> [WHAT TO PRODUCE]: A word-for-word copy is required of the line containing "দেশান্তর-প্রবাস" and of each line after it in the material below, through the last one.
*** Block opens ***
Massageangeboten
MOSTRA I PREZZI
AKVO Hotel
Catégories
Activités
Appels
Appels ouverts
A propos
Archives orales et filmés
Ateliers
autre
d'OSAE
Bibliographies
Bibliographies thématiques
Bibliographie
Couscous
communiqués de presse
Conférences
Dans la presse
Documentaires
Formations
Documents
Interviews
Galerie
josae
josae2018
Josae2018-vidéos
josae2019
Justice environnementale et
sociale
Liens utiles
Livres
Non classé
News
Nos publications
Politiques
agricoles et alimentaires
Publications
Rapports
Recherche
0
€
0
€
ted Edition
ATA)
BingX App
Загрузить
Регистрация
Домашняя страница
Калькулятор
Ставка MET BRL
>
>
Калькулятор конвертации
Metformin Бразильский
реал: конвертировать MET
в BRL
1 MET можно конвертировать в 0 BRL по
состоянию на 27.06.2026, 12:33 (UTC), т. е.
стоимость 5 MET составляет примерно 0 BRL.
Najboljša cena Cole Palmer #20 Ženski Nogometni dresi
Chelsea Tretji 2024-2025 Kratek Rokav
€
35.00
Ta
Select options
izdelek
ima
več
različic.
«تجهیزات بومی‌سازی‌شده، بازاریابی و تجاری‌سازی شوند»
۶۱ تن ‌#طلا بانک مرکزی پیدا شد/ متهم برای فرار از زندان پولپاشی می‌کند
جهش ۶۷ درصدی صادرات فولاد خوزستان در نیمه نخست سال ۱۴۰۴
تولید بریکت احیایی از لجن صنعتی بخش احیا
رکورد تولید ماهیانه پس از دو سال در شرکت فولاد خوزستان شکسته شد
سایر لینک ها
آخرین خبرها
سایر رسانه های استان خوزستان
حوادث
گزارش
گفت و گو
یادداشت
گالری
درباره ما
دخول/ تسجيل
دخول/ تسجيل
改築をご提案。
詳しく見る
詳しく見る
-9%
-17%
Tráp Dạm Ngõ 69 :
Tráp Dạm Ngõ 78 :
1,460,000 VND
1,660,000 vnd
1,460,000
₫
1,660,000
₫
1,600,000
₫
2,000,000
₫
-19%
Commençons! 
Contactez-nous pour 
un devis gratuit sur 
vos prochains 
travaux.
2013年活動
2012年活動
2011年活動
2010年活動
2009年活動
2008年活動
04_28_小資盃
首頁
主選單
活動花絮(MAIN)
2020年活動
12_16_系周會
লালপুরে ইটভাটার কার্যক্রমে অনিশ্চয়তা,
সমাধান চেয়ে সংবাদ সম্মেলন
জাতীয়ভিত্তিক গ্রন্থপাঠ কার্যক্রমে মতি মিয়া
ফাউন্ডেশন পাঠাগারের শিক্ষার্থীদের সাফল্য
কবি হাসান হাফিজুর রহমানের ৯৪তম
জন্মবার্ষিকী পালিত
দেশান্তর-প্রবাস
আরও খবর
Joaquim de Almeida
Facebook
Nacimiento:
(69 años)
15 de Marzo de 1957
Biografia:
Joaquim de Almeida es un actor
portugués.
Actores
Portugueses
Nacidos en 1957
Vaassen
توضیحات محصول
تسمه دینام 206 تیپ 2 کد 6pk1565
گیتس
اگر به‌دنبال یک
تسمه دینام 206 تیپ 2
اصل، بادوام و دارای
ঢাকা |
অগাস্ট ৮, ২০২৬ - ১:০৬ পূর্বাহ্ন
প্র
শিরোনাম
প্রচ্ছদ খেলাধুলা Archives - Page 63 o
*** Block closes ***
> [REPLY]:
দেশান্তর-প্রবাস
আরও খবর
Joaquim de Almeida
Facebook
Nacimiento:
(69 años)
15 de Marzo de 1957
Biografia:
Joaquim de Almeida es un actor
portugués.
Actores
Portugueses
Nacidos en 1957
Vaassen
توضیحات محصول
تسمه دینام 206 تیپ 2 کد 6pk1565
گیتس
اگر به‌دنبال یک
تسمه دینام 206 تیپ 2
اصل، بادوام و دارای
ঢাকা |
অগাস্ট ৮, ২০২৬ - ১:০৬ পূর্বাহ্ন
প্র
শিরোনাম
প্রচ্ছদ খেলাধুলা Archives - Page 63 o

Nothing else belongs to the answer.